Has Anybody Here Seen My Old Friend B-flat?
Ritual time.
When Melvin Fletcher came round on Monday to tune our piano.
Mel’s a tall, quiet man from an old New England family who stands in front of the instrument, staring into space and tuning entirely by ear. “You’re my only customer who has an Érard,” he said after a while. It’s a French piano, a massively heavy upright from 1926 with a rosewood veneer and ornate inlaid brass logotype. When we moved it from house to house years ago, it took four burly workers to pick it up, and they grunted in surprise at its avoirdupois.
Mel showed me the changes he was making. Each key and hammer mechanism comes complete with multiple screws and pins that can be adjusted to reset the distance of the resting hammer from the wire, the distance to the hammers on either side, the distance the hammer falls back after striking the wire, and more.
The distance the keys travel downward when struck can be adjusted, too, by adding or removing washer-shaped pieces of punched-out paper on a post under each key. Mel removed a handful of these and showed them to me: They were ordinary, old scrap paper from the late 19th and early 20th century, many covered with tiny Victorian handwriting in faded ink, as from an accountant’s ledger.
Mel knows remarkable “lost” things about pianos and their lore, and has tuned and repaired historic instruments from around the world. But he said he didn’t know much about Érards. I printed out for him the Wikipedia’s entry on the company’s founder, Sébastien Érard (born 1752). Sébastien was an instrument maker who worked for Louis XVI and Marie Antoinette, among others. His innovations led to the modern grand piano and chromatic harp, and his pianos were admired (and owned) by Beethoven, Haydn, Mendelssohn, Chopin and Verdi. Liszt, the world’s first “superstar” mega-concert pianist, toured with an Érard.

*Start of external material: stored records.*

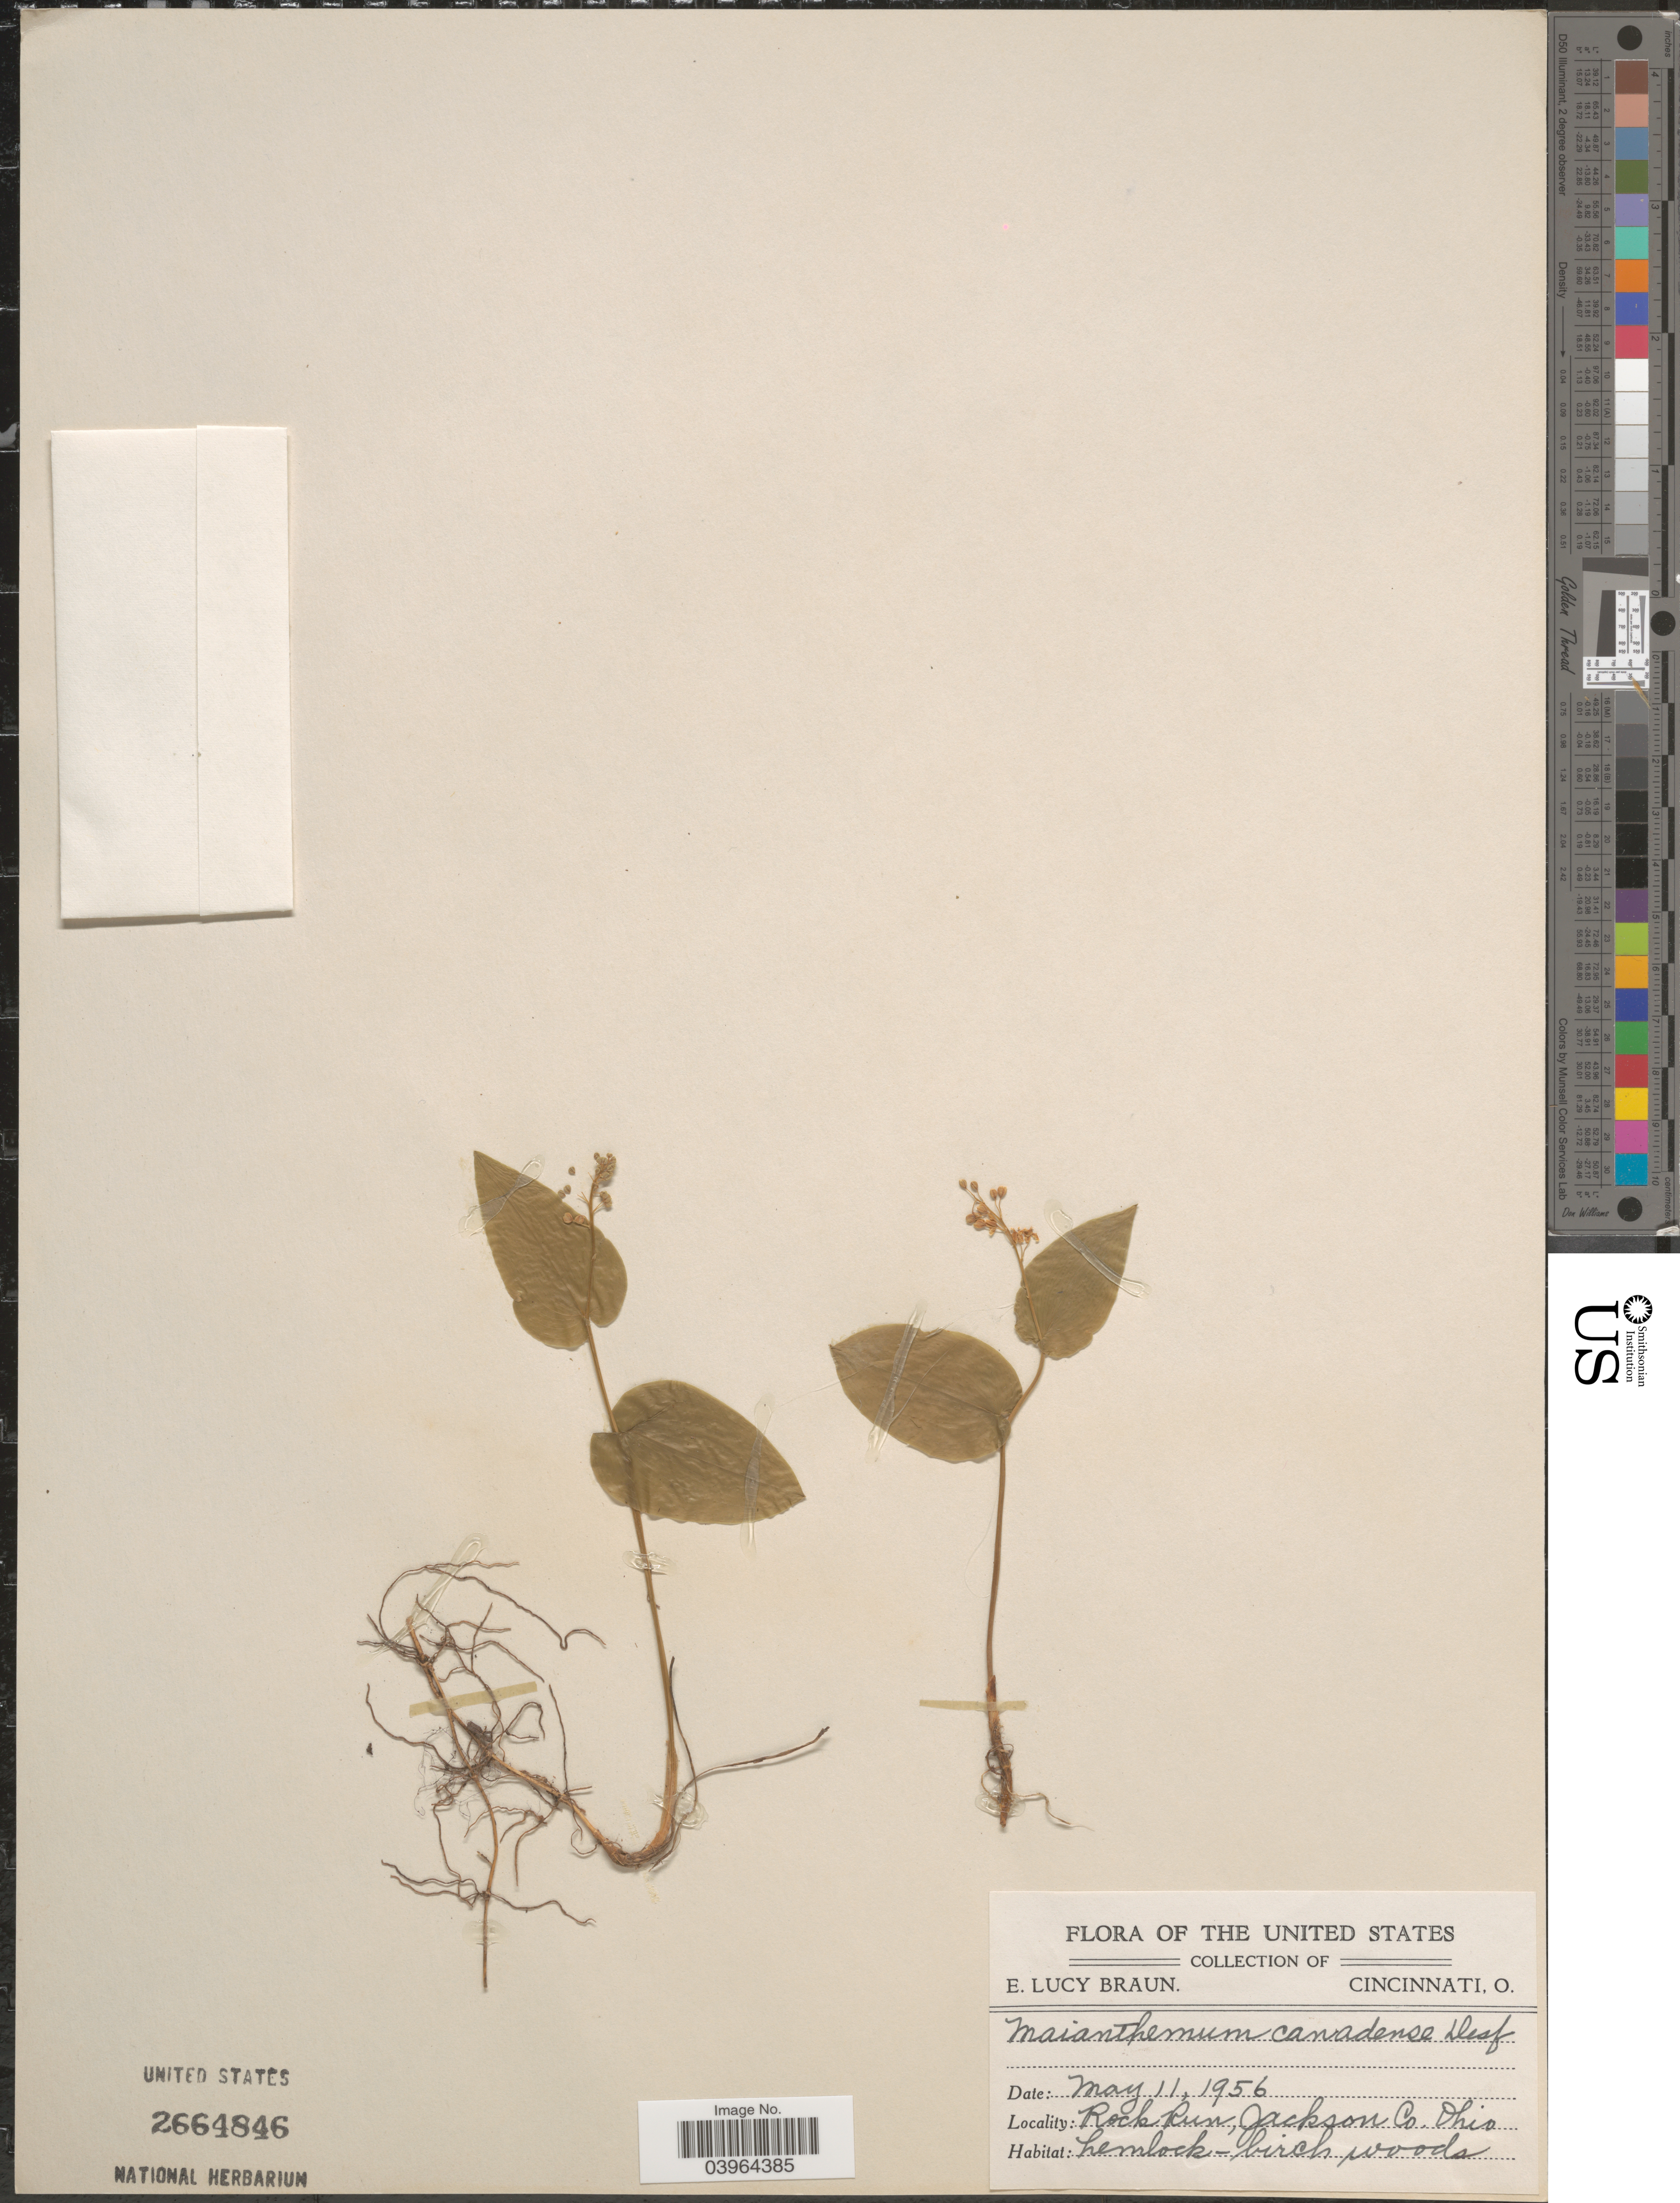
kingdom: Plantae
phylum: Tracheophyta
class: Liliopsida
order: Asparagales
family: Asparagaceae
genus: Maianthemum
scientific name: Maianthemum canadense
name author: Desf.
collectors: E. L. Braun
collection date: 1956-05-11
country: United States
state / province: Ohio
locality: Rock Run, Jackson Co.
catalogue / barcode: US 2664846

Mel expressed polite puzzlement about the Wikipedia, wondering how an “encyclopedia” could be reliable when it was written by anyone who felt like it. I tried to explain that a given topic—say aluminum bauxite—naturally attracts people who are interested in and informed about such a thing and who successively improve each other’s work, with the result that the quality of many entries creeps upward. But Mel was silent.
“Now Mel,” I said, “wasn’t it you who first told me most of these things about Érards, on earlier visits? Or is your gray matter slipping?”
“It is,” he said. “But gracefully.”
Mel told me he used to believe his great-grandfather Elijah Fletcher was a railroad engineer, i.e., a man who ran locomotives. But then he discovered that Elijah was actually an engineer who designed and built covered bridges for railroad lines (and roads) in northern New England. Mel recently found two, and possibly four, such bridges still standing in New Hampshire.
He also found the original Fletcher homestead, a farm from the mid-18th century, with two well-preserved tombstones in the yard, for a Fletcher father and son with the same first name, each of whom had married women with the same first name.
When he was done, Mel asked shyly for an extra $5 to help defray the cost of gasoline. (He lives inland.) I remarked on the size of his Buick, and he explained that GM is the only maker whose cars are big enough to hold a grand-piano mechanism on the back seat, a convenience in his line of work.
Ritual concluded.
Then, alone in the house, I opened an old fake-book of mine, leafed through the first couple of pages, and played “Abraham, Martin and John.”
Mary Katherine Brennan:
But what are the paper disks with writing all about?
8 June 2007, 8:11 pmrss:
Silly girl. Did you read the post? — Me
8 June 2007, 9:10 pmCathy:
Silly boy. Silly girl. Those paper disks are, to me, clearly fodder for some bookmaking project or other!
It’s all the rage (lamentable in many cases) for book artists to make books from found objects, and old, used paper is much prized for such undertakings. But this practice is also a venerable one. Ever since paper came into use in the West for bookmaking, binders have recycled used paper, most often to strengthen the spines of textblocks before attaching covers. Conservators in libraries are often privileged to discover old newsprint, missives, book pages, even medieval manuscripts(!) as they disbind and repair damaged books, and they even “harvest” their most interesting findings.
Back to pianos. I’ve always been awed by the mix of magic and craft that’s performed when the piano tuner comes to the house. If you haven’t read it, consider The Piano Shop on the Left Bank; Thad Carhart does a wonderful job describing his encounters with Desforges Pianos, his slow-growing friendship with its proprietor and the pianos (including Erards) that have passed through the workshop.